Title : Garrowby Hill
Artist : David Hockney (1998)
Size : 60 x 76 in
Medium : Oil on Canvas
Garrowby Hill is a painting by David Hockney depicting the
same-named Yorkshire landmark from 1998. The picture is in the Boston Museum of
Fine Arts' collection. In 1998, the painting was completed. Hockney had lived
in Los Angeles for a period of years before returning to Yorkshire in the late
1990s. After returning to England, Hockney painted numerous landscape paintings
of Yorkshire landscapes, including Garrowby Hill.
The artwork depicts the highest point in the Yorkshire Wolds,
Bishop Wilton Wold, which gets its name from its vicinity to the settlement of
Garrowby, near York.

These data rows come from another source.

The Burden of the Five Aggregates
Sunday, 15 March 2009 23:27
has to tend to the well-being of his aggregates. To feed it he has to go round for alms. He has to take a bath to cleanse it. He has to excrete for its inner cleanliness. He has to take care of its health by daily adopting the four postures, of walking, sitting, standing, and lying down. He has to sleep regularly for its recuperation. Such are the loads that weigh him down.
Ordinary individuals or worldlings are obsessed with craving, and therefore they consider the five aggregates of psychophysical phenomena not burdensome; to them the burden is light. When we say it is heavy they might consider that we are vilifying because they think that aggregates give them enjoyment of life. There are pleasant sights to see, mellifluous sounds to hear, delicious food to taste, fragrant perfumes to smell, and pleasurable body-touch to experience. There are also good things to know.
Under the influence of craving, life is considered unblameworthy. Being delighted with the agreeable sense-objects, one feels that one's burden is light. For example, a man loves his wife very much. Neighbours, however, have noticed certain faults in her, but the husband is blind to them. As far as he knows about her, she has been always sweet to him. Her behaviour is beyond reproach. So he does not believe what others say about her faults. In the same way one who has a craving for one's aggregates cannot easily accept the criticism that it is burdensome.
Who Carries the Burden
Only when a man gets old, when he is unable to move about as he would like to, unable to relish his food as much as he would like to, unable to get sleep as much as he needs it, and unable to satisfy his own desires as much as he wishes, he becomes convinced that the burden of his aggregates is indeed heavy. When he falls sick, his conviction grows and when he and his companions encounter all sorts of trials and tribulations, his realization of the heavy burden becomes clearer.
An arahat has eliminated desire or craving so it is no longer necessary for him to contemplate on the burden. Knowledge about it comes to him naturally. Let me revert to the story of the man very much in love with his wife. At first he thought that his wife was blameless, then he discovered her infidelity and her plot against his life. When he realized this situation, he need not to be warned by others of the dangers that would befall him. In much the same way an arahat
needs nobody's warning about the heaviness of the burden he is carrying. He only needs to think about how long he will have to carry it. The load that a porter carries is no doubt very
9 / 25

In 2010, a second print of the Garrowby Hill picture was
developed, which is sometimes mistaken for the original from 1998. It was on
display at Tate Britain in London during Hockney's 2017 retrospective.
Garrowby Hill, a rolling scene of magnificent immensity,
exemplifies David Hockney's unique, multi-perspectival technique to painting.
It's a stunning return to one of his most recognised subjects: the
ever-changing landscape of East Yorkshire. Garrowby Hill is akin to the
dramatic pool paintings of the 1960s, conversation pieces of the 1970s, and
meandering California landscapes of the 1980s and 1990s in terms of iconicity.
This painting also influenced the iconic Yorkshire landscapes of the 2000s, as
well as Hockney's breathtaking Grand Canyon vistas. The fact that Hockney
revisits this piece twenty years later demonstrates its importance.
"Garrowby Hill is painted in oil on canvas 193 cm wide, slightly
larger than Constable's famous 'six footers'. Despite its size, its success
instilled in Hockney a wish to make an even bigger picture, to emulate the
great painters of the American Sublime, and to confront in paint the Grand
Canyon, which he calls 'the biggest space you can look out over that has an
edge."
David Hockney is an English painter, draughtsman, printer, photographer, and stage designer whose works are distinguished by economy of technique, a fascination with light, and a honest prosaic realism borrowed from Pop art and photography.